Data stored in InfluxDB Cloud is distributed across 64 partitions. Distribution is performed using a persistent hash of the series key to ensure even write and query load distribution.

When users write data into InfluxDB Cloud, their writes first enter a durable queue. Storage pods consume ingest data from the queue, allowing writes to be accepted even during storage issues.

Time To Become Readable (TTBR) measures the time between a write being accepted and its data becoming available for queries.

Summary

On January 9, 2024, a single partition experienced significant increases in TTBR, causing delays in data availability for queries. CPU usage on the pods responsible for this partition rose to high levels.

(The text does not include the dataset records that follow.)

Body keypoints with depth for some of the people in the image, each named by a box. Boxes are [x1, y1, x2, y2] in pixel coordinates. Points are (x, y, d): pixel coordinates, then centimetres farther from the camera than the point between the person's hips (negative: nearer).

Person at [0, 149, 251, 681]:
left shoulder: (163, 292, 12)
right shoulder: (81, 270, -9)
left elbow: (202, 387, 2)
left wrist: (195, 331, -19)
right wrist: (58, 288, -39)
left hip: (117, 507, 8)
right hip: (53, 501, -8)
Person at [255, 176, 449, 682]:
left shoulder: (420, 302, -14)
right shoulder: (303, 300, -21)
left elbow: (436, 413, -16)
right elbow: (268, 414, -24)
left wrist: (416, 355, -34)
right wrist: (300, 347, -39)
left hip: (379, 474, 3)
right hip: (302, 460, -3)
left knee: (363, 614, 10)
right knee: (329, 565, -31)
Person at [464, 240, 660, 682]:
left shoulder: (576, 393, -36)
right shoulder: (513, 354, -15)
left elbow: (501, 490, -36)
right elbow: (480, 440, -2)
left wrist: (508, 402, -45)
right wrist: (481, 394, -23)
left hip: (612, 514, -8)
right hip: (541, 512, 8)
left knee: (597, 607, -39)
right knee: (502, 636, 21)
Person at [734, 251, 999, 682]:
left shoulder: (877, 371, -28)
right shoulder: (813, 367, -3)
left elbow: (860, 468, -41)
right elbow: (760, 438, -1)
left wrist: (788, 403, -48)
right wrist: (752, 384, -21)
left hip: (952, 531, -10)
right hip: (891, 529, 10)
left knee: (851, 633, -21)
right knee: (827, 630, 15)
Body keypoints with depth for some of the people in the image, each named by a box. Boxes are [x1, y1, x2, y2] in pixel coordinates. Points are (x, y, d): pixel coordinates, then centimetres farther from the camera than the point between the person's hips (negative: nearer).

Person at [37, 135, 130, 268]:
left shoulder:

An investigation revealed a noisy neighbor issue caused by a small organization with infinite retention running resource-intensive queries.

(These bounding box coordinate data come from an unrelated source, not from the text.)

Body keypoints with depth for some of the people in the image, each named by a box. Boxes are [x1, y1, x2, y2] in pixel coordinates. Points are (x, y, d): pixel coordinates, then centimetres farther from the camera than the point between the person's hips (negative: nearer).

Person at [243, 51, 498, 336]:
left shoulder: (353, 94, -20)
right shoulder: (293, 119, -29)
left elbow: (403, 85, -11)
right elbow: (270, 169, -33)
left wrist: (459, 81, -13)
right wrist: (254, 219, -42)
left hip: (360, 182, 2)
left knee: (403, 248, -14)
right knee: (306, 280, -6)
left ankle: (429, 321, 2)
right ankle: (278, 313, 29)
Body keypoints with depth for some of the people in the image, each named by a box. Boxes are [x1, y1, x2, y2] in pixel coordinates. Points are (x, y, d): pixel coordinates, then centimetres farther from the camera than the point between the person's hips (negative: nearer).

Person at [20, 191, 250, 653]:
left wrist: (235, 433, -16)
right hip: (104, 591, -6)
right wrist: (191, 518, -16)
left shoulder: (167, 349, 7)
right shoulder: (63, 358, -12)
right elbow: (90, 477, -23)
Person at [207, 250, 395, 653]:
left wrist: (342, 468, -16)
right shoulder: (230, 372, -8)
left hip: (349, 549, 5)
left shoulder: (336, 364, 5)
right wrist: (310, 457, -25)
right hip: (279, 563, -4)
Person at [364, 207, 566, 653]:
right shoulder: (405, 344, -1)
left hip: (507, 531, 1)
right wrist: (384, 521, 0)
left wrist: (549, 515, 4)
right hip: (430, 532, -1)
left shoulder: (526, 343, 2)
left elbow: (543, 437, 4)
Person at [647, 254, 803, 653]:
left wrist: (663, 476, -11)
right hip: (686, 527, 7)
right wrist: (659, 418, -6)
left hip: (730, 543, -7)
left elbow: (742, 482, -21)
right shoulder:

Internal Visibility of Issue

Identifying the affected queries took longer than usual due to:

Queries timing out in the query tier but continuing to run on storage, creating a disconnect in observed logs.

The organization's small size caused it to not appear prominently in metrics.

Failing queries represent a tiny proportion of the organization's usage, making shifts in query success ratios minimal.

Metrics and logs relied on completed gRPC calls, which were not completing for the problematic queries.

Cause

The resource usage of a single user impacting other users, known as a noisy neighbor issue, was identified.

Resources were consumed by a relatively small organization attempting to run an expensive function against all data in a dense series.

Queries timing out led to continued consumption of resources, eventually leading to insufficient CPU for reliable queue consumption, thus pushing TTBR up.

Mitigation

Additional compute resources were deployed to mitigate any impact on the customers and allow for a smooth recovery without customer visible impact.

Prevention

Planned or ongoing changes include:

Improvements to profiling for reporting usage per organization.

Enhancements in visualization to facilitate easier identification of noisy neighbors.

Posted Mar 29, 2024 - 00:42 UTC

Resolved

This incident has been resolved.

Posted Jan 09, 2024 - 22:20 UTC

Monitoring

A fix has been implemented and we are monitoring the results.

Posted Jan 09, 2024 - 19:49 UTC

Investigating

We are aware of query degradation in eu-central-1, the team are currently investigating

Posted Jan 09, 2024 - 18:25 UTC

This incident affected: Cloud Serverless: AWS, EU-Central (API Queries, Tasks).